WWI changed everyone's thinking about combat, being the first war where the machine gun ruled the battlefield. Heavy built, built to last. The Maxim gun, was the main weapon, and used by both the English and the Germans.

By the closing years of WWI, some lessons had been learned, and the Browning has improved features over the earlier WW I machineguns. But there is only so much that can be done with a design, without making it into a completely different gun. We used the Browning .30 in WWII, and used it A LOT, because it was what we had, and were making.

Germany, on the other hand, as has been said, basically had to start from scratch when they rearmed. And they had a different tactical doctrine than we did. The MG 34 is a masterpiece of design, but it is also made more in the traditional manner than later arms. It was the pressure of wartime production requirements, and some lessons learned that led to the MG 42. Propaganda aside, the Nazi war machine was nearly always on the brink of being critically short of small arms, and used captured weapons, and captured weapons factories extensively to supplement the German produced arms pool.

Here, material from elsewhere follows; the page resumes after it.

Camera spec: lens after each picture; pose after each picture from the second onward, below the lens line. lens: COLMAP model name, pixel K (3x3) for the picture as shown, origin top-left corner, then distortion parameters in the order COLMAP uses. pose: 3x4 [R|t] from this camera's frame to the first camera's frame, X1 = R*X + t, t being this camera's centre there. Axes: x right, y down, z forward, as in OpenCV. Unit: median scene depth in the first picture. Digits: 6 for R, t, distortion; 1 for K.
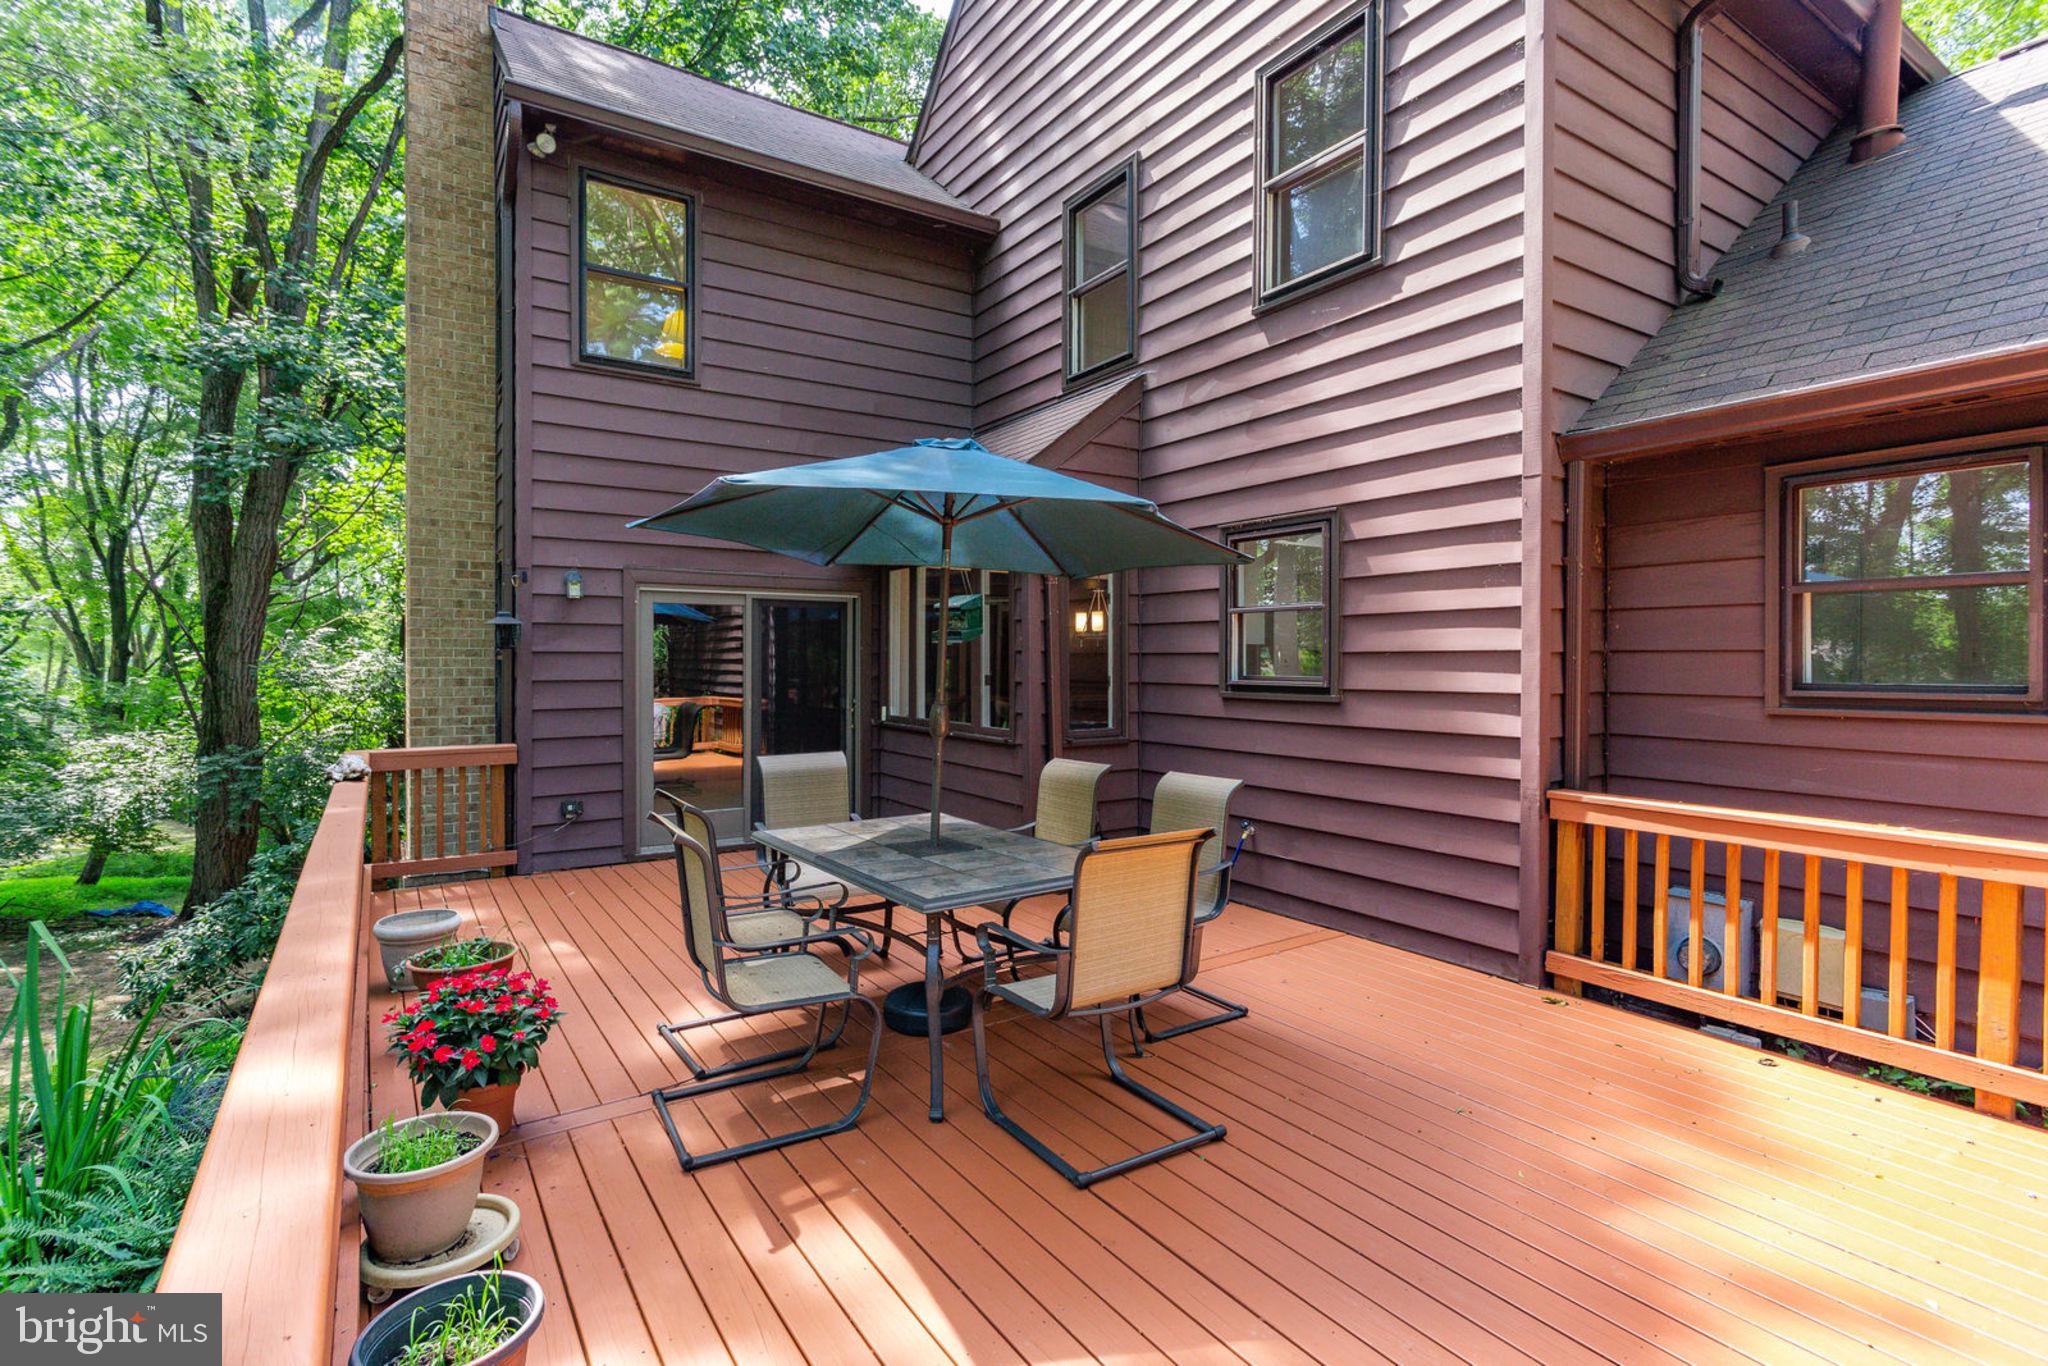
lens RADIAL K [[982.4, 0, 1018.2], [0, 982.4, 671.0], [0, 0, 1]] dist [0.001418, -0.000456]
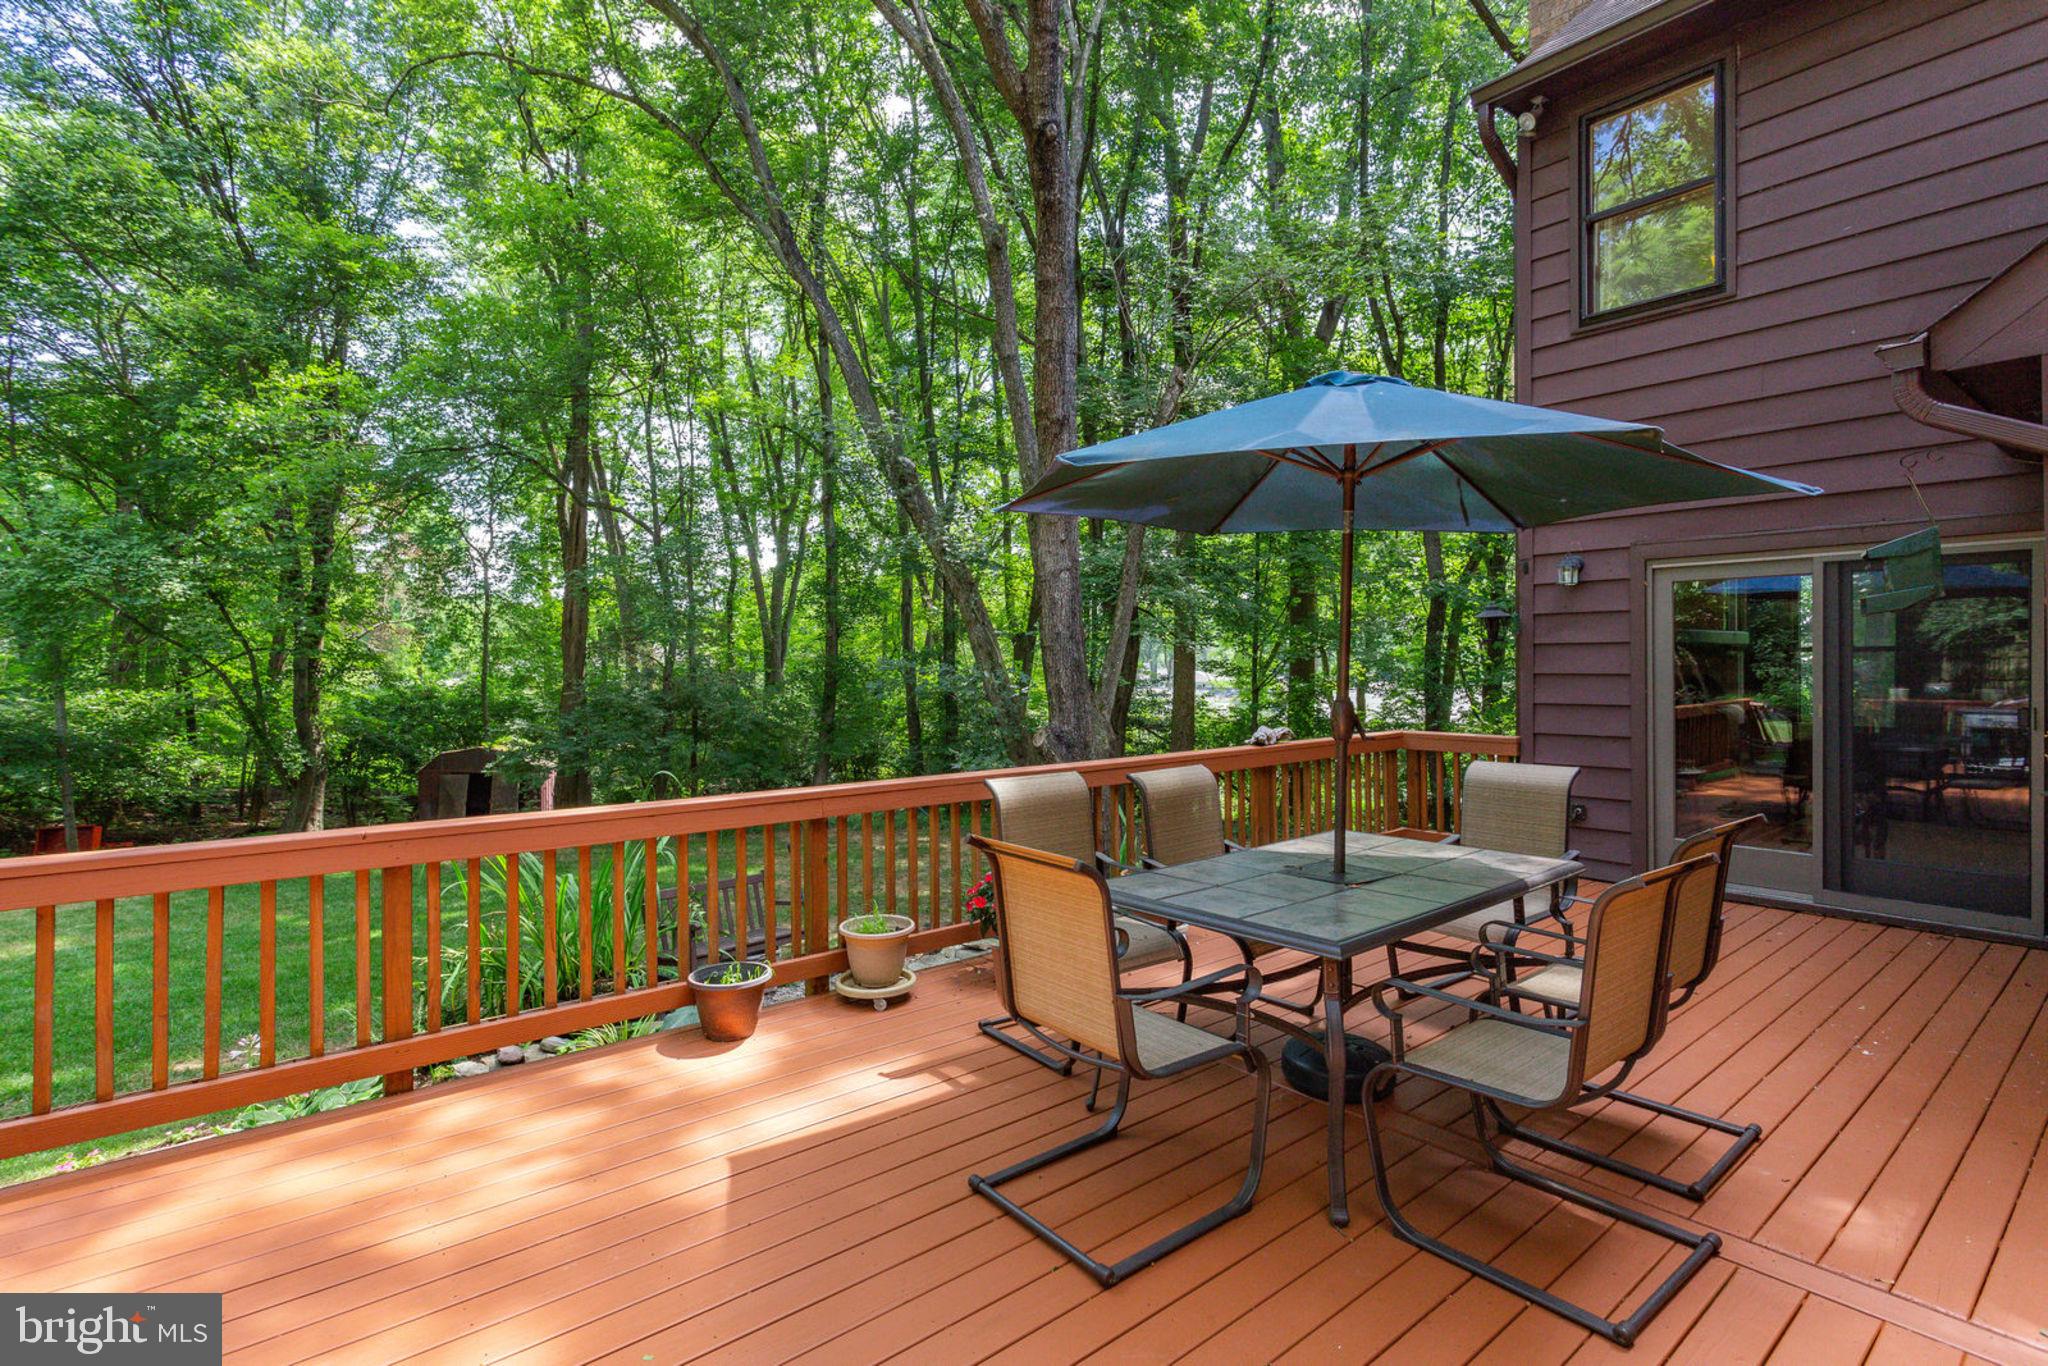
lens RADIAL K [[982.4, 0, 970.7], [0, 982.4, 666.5], [0, 0, 1]] dist [0.001418, -0.000456]
pose [[0.082179, 0.008800, -0.996579, 0.715055], [-0.012063, 0.999897, 0.007835, -0.000089], [0.996545, 0.011378, 0.082276, 0.628826]]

Note that they contined to build Lugers (p.08) until 1942, when it finally became clear that cost (in terms of skilled labor time) could be better used making other arms. The MG 42 was the first hugely sucessful design that took into account the fact that the battlefield life of small arms is not very long, and its a waste to make them "the old fashioned way".

So, stampings were used for a fair part of the gun. Cheaper in cost, and much cheaper in terms of production time. For us, there was no pressing need to replace or supplement the Browning .30, because when we got going, our production capacity dwarfed all the other combatant nations. Only the Soviet Union came close to matching us in arms, and they were able to do it in some areas only because supplies of materiel from the US (Lend Lease) meant they could concentrate production on arms. The Soviets didn't build as many trucks as they needed (or used), for example because we sent them thousands of Studebakers. The capacity they would have needed to use to build trucks could instead make tanks.

We also had an unsurmountable advantage in that our supplies of raw materials were secure and nobody was bombing our factories.

The Germans built a great gun in the MG 42, but they needed to build a gun like that. The lessons of WWII meant that the Browning .30 was a luxury car, and what modern war needed was an economy car, and lots of them. When we did get around to replacing the Browning .30, we went with a gun that did borrow (or directly copy) many of the features of the MG42. The M60 was better suited for modern war, but it was NOT a better gun than the Browning. In fact as a fine firearm, the m60 was a piece of crap, with many flaws and faults. ITs true we took lots of its design from the MG42, but we didn't do it right. Many of those flaws were eventually corrected, but it took considerable time, and its still "the pig".
All else being equal (and it almost never is) bigger bullets tend to work better.